But in combing through some news archives in search of the latest Major League Football intel, I discovered that the current MLF isn’t even the original version.

Turns out another Major League Football was kinda/sorta formed in 2000 with plans to begin play in 2001. When it kicked off there were supposed to be 24 teams spread across two conferences and six four-team divisions.

“We have had numerous meetings and the numbers have been crunched,” MLF media relations director Ryan Stephens told the Quad-City Times in a story published in February, 2000. “We feel very certain we can succeed. We’ve learned from all the other leagues that have gone before us. We’d like to take it very slow, one step at a time and not be overly ambitious. We want to try to establish this long-term.”

Honestly, I had never heard of the “old” MLF before doing research 20 years later, and that cuts me deeply. I’ve always prided myself on being near the front of the line when it comes to learning about obscure football leagues, but this one was news to me. Making it even more of an embarrassment is that Birmingham – where I lived at the time – was supposed to be one of the 24 original clubs.

New York was also set to have a franchise but most of the other locales would be cities without big-time pro football.

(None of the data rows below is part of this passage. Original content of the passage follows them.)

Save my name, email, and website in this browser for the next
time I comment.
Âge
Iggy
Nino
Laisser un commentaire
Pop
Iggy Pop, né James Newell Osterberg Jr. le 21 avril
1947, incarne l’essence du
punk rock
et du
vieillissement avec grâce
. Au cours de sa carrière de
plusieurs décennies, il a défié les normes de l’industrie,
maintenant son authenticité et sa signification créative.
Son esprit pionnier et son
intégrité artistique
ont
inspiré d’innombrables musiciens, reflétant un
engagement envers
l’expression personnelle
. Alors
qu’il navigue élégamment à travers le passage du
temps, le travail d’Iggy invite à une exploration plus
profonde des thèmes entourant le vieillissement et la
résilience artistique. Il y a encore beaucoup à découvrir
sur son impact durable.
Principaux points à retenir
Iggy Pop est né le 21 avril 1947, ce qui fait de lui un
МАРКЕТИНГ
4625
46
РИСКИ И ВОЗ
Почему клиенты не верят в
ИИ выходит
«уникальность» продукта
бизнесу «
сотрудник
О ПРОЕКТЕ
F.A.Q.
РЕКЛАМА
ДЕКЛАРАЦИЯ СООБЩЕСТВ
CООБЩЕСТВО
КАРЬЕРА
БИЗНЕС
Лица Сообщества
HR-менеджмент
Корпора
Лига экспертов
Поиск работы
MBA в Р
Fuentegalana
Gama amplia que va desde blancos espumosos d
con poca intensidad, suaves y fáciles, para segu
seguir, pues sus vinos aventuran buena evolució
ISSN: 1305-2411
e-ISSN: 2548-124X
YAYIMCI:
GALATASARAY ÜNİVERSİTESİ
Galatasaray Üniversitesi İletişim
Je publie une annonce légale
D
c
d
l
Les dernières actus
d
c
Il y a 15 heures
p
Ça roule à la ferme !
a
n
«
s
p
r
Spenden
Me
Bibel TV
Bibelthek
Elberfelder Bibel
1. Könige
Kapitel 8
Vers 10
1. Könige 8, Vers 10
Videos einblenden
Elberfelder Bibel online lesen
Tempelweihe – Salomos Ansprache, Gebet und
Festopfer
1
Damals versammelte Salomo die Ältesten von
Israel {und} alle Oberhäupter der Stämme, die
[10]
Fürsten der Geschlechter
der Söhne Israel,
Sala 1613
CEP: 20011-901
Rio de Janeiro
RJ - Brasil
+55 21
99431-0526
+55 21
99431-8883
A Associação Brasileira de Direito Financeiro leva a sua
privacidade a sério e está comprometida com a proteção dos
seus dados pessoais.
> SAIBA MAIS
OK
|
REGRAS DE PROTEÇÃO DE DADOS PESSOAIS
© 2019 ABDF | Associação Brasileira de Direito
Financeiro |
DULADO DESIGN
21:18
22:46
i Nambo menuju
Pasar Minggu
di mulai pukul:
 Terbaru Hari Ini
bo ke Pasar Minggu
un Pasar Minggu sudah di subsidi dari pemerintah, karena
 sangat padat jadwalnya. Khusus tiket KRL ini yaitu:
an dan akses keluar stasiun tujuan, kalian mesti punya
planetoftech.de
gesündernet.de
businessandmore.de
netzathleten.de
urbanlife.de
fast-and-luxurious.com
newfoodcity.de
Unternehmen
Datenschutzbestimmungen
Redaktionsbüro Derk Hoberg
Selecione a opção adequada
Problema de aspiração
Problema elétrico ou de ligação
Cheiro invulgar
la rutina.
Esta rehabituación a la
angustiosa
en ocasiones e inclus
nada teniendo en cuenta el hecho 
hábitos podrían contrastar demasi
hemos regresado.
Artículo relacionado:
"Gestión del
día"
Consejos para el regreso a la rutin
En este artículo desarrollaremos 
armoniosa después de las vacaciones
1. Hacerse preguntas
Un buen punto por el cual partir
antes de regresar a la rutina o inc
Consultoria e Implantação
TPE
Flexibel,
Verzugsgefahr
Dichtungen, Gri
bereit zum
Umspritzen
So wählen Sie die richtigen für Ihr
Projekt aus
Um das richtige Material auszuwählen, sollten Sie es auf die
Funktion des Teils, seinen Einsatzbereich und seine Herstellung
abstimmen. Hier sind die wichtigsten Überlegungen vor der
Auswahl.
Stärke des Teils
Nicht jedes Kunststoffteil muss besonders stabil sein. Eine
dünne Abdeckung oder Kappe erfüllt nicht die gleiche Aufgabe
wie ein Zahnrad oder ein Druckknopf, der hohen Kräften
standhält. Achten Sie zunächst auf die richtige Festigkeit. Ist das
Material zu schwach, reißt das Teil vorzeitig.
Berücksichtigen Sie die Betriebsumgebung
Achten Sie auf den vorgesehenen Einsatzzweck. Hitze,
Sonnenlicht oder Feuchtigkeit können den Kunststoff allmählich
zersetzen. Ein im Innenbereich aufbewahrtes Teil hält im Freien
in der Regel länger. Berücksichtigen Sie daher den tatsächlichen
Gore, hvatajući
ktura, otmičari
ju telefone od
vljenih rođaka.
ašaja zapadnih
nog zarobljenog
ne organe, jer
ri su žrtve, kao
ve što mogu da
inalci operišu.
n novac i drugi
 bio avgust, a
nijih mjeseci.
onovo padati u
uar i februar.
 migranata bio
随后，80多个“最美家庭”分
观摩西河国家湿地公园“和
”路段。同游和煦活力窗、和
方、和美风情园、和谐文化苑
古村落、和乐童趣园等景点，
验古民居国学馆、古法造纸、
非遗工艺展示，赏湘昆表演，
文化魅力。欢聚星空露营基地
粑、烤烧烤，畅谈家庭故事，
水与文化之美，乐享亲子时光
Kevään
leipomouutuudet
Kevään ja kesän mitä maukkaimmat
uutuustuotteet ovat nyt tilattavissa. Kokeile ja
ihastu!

Las Vegas, Lincoln (Nebraska), Sacramento, San Antonio, Albuquerque and Portland were a few of the towns poised to join MLF.

“There is a huge demand for professional football around the country where it is unlikely the NFL would offer a franchise,” league founder Adam J. McLean said.

The MLF was to play on Sundays in the fall but as for rule innovations and the standard gimmicks associated with non-NFL leagues, I found no information. What I did learn was that player wages would be in the $25,000-$50,000 range, franchises cost $2 million and each team would play 14 regular season games.

And this would not be a minor league – no siree.

“We feel we will have players the same caliber as the NFL,” Stephens said. “Who knows? Maybe our champion will play theirs in a championship game in years to come.”

Yeah, maybe not.

I’m not sure if everyone associated with the first MLF joined the federal witness protection program or what, but I can’t find anything on it past newspaper clippings from 2000. It’s almost as though it never existed which, when you think about it, it didn’t in any real sense.

So anyone hoping for a fond look back at another football league that never got off the ground doesn’t have a lot of see when it comes to the first iteration of Major League Football.

As for the second, they have all that AAF equipment locked away in storage as well as a functioning website.

And to those of you who keep reading that old story I wrote about the league on my website, your patronage is appreciated.